My resource loader loads the defined resources too, and it gives a long handle to get them back once handled. Once they are loaded, I just copy them to these references and I can use them anytime. For example, when I want to draw the background, I can just say


renderer.draw(Resources.Textures.BACKGROUND, 0, 0, SCREEN_WIDTH, SCREEN_HEIGHT);

And it works just fine. The resource loader still keeps the resources in the HashMap, which will be released at the end. These are just references and this is how I do for my games. The above source is actually from my game Amoebam, my LD entry.

SHC, while that’s fine it quickly can become unmanageable for larger projects. I advise against storing your resource objects in static classes as fields.

There are two reasons you want to hold the most basic form of texture for use.

  1. No objects hidden behind objects managed by some manager. Just one manager will do and the only thing the manager should do is hold your resources to be deallocated. You should have some structure for dynamic loading, for you have the texture object. There is no need to order textures in a list for getting.
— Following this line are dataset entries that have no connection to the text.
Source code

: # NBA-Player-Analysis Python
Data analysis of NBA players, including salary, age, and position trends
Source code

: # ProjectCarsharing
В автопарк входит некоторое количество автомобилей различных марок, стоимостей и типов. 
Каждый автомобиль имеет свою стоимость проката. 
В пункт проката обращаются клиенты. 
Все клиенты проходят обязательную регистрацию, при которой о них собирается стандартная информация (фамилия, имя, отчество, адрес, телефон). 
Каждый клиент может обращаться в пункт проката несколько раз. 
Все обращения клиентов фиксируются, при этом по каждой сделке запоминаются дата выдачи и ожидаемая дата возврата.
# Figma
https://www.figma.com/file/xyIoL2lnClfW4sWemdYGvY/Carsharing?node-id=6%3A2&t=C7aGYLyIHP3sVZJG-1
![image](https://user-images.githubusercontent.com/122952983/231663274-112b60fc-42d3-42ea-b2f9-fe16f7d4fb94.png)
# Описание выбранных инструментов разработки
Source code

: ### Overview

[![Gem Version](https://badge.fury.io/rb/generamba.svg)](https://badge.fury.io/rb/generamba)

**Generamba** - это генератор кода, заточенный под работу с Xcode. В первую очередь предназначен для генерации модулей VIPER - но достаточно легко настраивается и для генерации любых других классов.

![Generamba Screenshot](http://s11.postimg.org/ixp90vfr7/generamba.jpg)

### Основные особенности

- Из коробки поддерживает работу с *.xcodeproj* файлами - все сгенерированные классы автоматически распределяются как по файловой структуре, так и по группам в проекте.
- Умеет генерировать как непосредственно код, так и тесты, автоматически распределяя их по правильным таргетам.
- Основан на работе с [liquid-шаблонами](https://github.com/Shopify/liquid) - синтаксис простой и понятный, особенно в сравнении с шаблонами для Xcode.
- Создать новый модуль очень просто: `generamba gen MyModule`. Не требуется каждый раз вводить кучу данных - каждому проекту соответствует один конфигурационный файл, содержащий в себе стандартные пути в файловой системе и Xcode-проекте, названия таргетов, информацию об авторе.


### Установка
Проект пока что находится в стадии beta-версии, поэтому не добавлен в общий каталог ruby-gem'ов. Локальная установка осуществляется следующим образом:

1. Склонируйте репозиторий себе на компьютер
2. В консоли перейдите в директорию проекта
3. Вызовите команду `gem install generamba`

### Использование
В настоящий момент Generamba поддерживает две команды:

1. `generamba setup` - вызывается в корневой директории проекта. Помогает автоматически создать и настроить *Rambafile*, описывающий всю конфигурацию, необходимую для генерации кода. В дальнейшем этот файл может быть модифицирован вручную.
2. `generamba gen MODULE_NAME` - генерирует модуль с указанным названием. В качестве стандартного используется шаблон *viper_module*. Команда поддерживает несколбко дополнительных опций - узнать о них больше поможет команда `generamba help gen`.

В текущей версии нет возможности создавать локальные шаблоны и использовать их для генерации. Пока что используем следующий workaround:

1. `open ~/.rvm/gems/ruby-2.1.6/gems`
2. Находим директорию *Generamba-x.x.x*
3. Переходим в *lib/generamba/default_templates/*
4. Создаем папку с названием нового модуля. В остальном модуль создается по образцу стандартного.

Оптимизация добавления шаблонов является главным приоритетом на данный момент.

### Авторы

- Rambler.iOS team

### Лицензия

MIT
This doesn’t apply when the textures are to be changed dynamically really fast, like in a tile editor, however the static ids for the tables get old and the dynamic index-deciding is tedious to make.

  2. Mass deallocation for scenes is important and you shouldn’t be looking to manage the existence of the textures outside of the AssetManager. The reason for this is it simply becomes a mess. The only time your scene cleanup is be called is either on exit/crash or on scene switch. There is no need to release the contents hidden inside the table when you can call a cleanup method. You don’t need to duplicate the data. You don’t need to iterate over the data to find a specific texture (please keep track of your textures ._. it isn’t hard).